"Mansome": Spurlock Investigates the Age of Manscaping

"I think that men are having an identity crisis, but they don't really know it." So says "biological anthropologist" Helen Fisher, speaking in Mansome, Morgan Spurlock's anecdotal pop documentary about masculine self-presentation in the 21st century, which allegedly attempts to define that crisis. Mansome is divided into chapters—"The Beard," "The Products," "The Hair"—which in turn focus on eccentric subjects identified with each: a sad-eyed competitive beardsman named "Jack Passion," the manufacturer of a self-explanatory grooming gel called Fresh Balls, and an elderly Italian-American who runs a hair-replacement business in Yonkers. In interstitial bits that weld the disparate material together, co-executive producers Will Arnett and Jason Bateman show up, cracking wise through a salon makeover and setting the jokey tone.
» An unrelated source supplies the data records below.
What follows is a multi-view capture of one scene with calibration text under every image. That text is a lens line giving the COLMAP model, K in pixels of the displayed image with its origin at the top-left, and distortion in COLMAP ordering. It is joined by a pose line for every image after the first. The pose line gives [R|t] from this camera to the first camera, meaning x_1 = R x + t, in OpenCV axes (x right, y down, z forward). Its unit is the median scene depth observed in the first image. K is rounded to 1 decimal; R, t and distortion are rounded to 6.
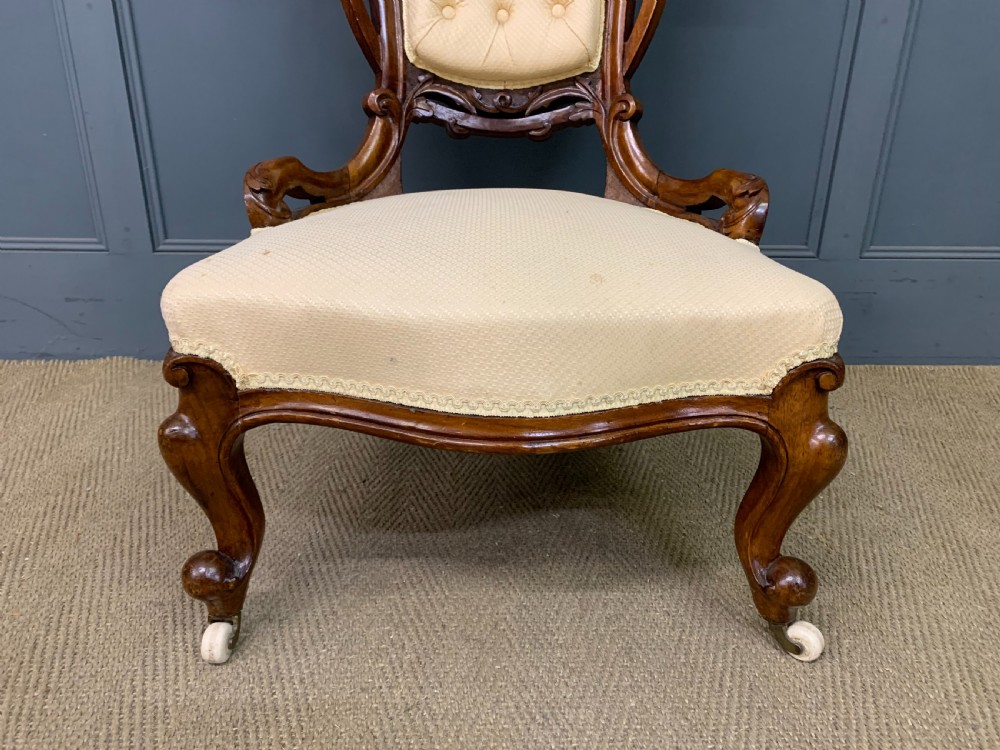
lens RADIAL K [[768.3, 0, 503.5], [0, 768.3, 383.1], [0, 0, 1]] dist [0.012500, -0.009544]
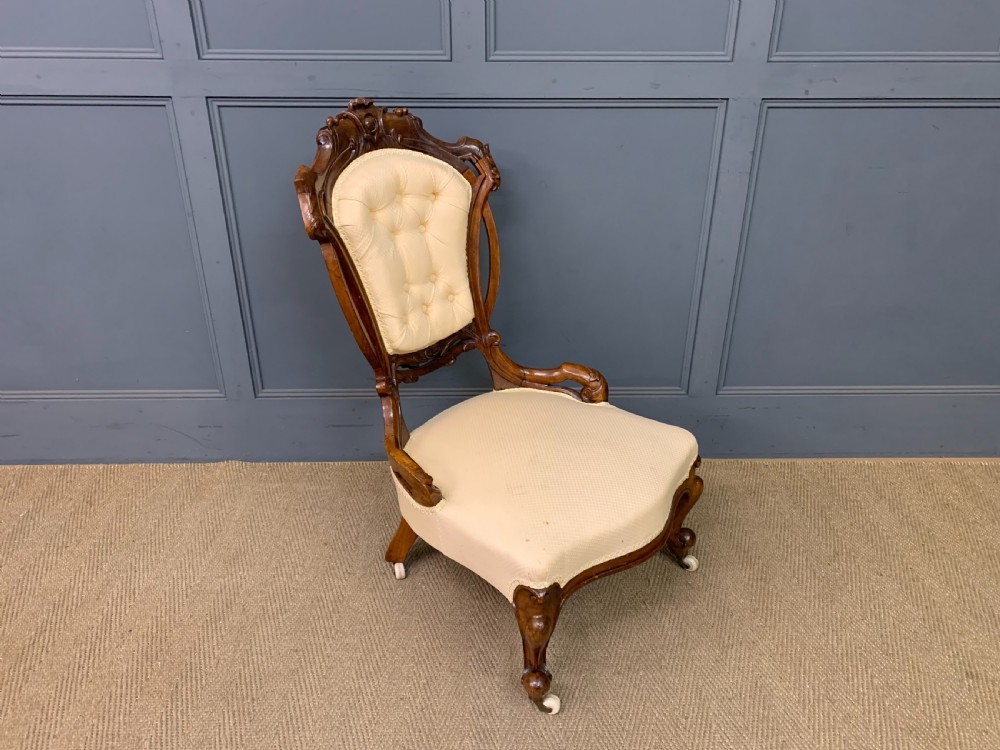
lens RADIAL K [[768.3, 0, 504.1], [0, 768.3, 370.9], [0, 0, 1]] dist [0.012500, -0.009544]
pose [[0.999874, -0.004879, -0.015088, 0.098119], [0.006013, 0.997085, 0.076059, -0.475595], [0.014673, -0.076140, 0.996989, -0.746174]]
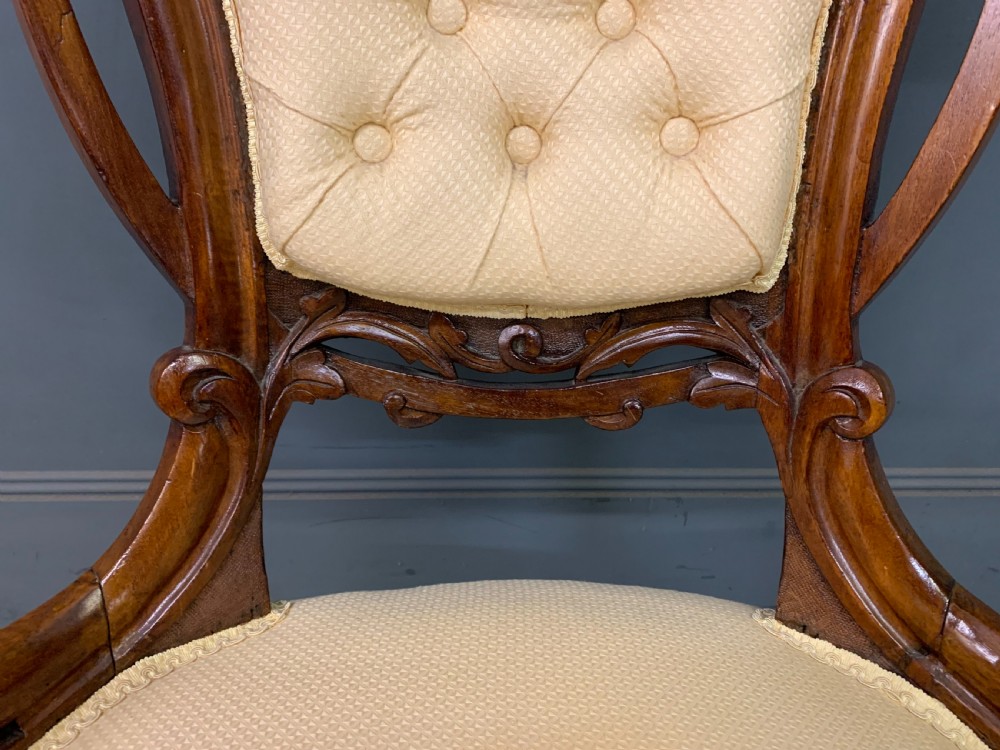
lens RADIAL K [[768.3, 0, 501.4], [0, 768.3, 376.0], [0, 0, 1]] dist [0.012500, -0.009544]
pose [[0.999998, 0.001683, 0.000944, -0.012809], [-0.001776, 0.994121, 0.108263, -0.438905], [-0.000756, -0.108265, 0.994122, 0.673828]]
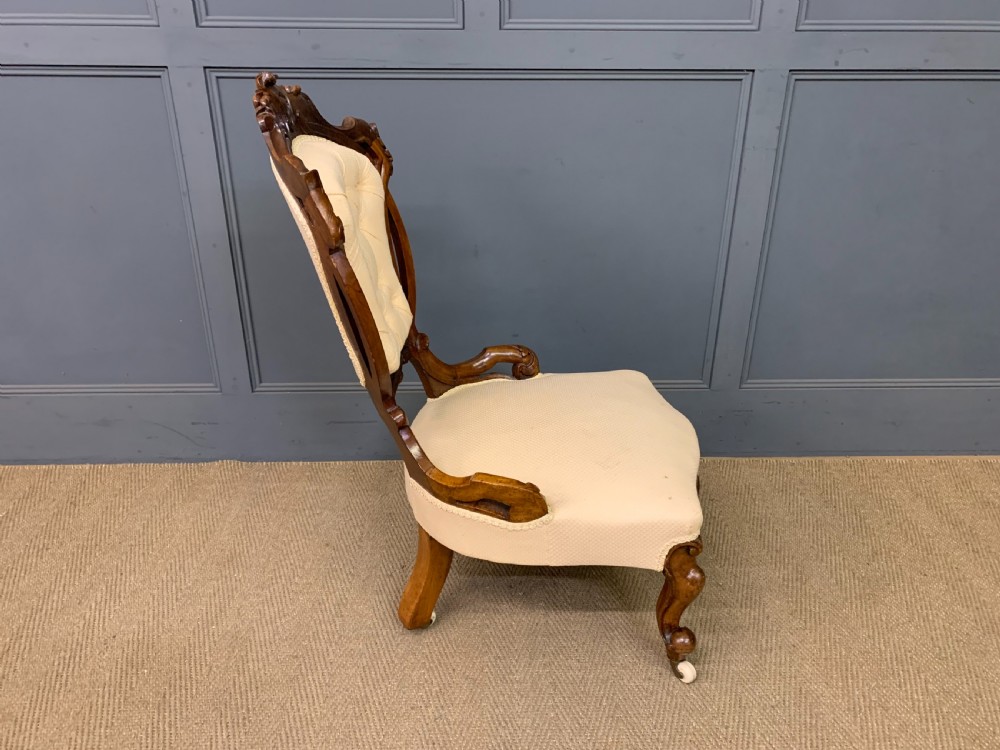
lens RADIAL K [[768.3, 0, 503.4], [0, 768.3, 370.3], [0, 0, 1]] dist [0.012500, -0.009544]
pose [[0.999934, -0.007609, -0.008569, 0.049147], [0.007948, 0.999158, 0.040252, -0.374649], [0.008255, -0.040318, 0.999153, -0.636358]]
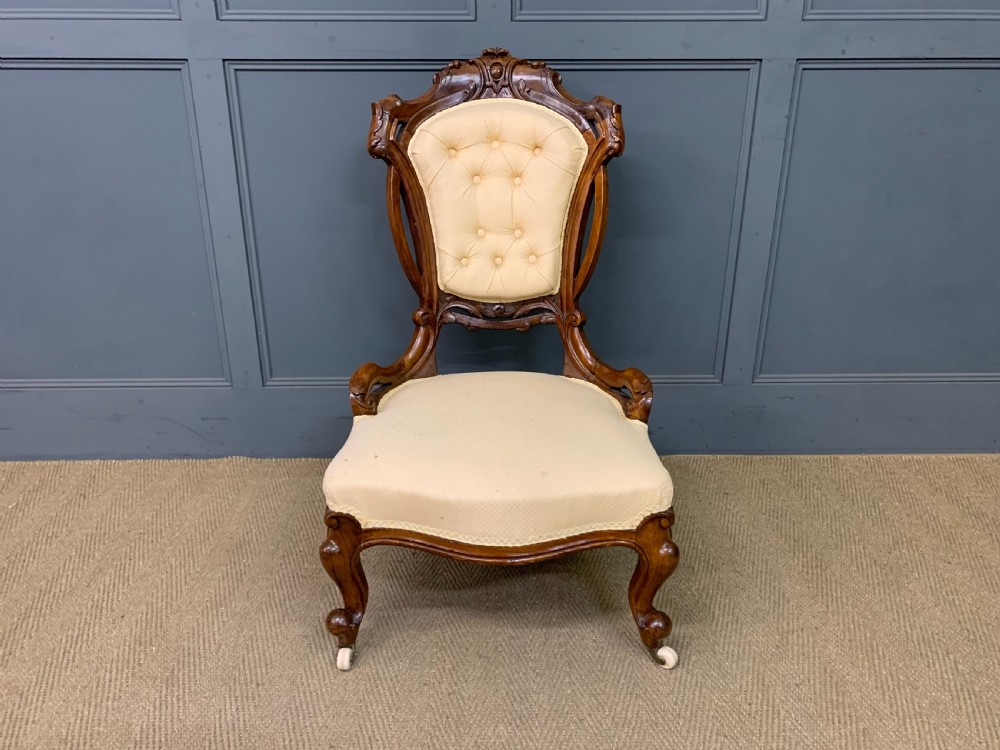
lens RADIAL K [[768.3, 0, 493.1], [0, 768.3, 374.0], [0, 0, 1]] dist [0.012500, -0.009544]
pose [[0.999669, -0.009682, -0.023829, 0.025351], [0.009278, 0.999813, -0.016987, -0.232497], [0.023989, 0.016760, 0.999572, -0.633697]]
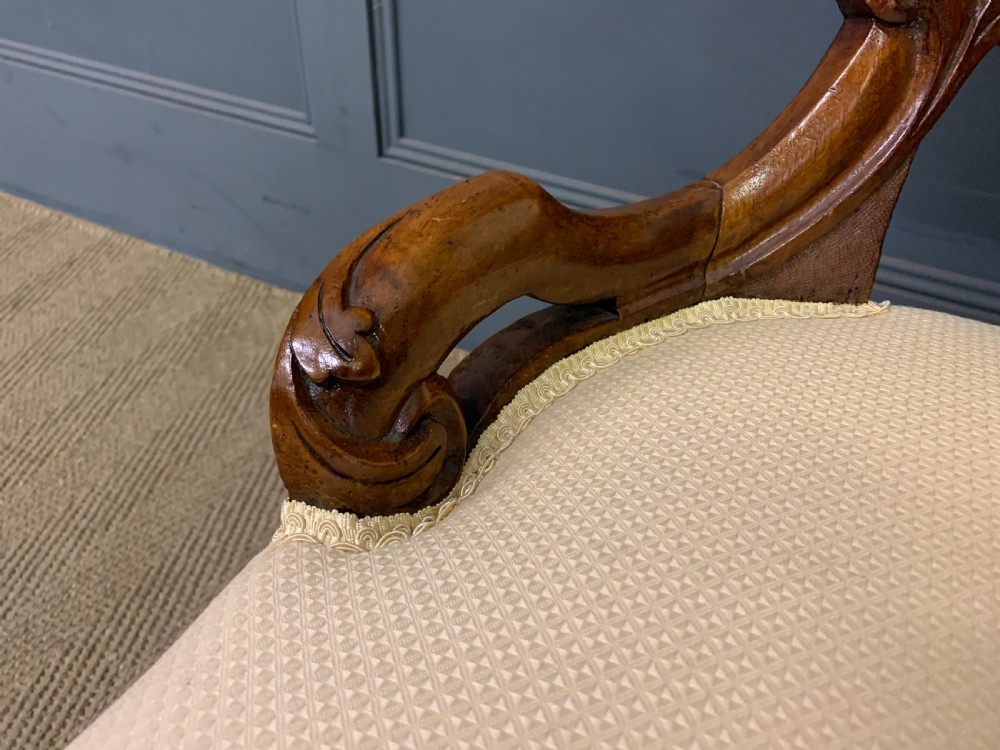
lens RADIAL K [[779.6, 0, 502.3], [0, 779.6, 377.0], [0, 0, 1]] dist [0.003015, 0.007688]
pose [[0.872260, 0.315809, -0.373401, -0.143843], [-0.202107, 0.928066, 0.312805, -0.305722], [0.445327, -0.197380, 0.873341, 0.695680]]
For Mansome's every truth ("Masculinity is performed for the evaluative eyes of other men"), there are a few dozen limp "bits" provided by a roundtable of talking-head funnymen, including Zach Galifianakis, Judd Apatow—whose career has largely depended on that masculine "identity crisis"—and, as defender of old-guard machismo, occupational boor Adam Carolla, giving the riff on shower gel that positively no one has been waiting for. While making a priority of squeezing in every usable bit of celebrity face time, Mansome passes by potentially interesting digressions without more than a wayward glance. It's the last thing you want a movie about appearances to be: superficial.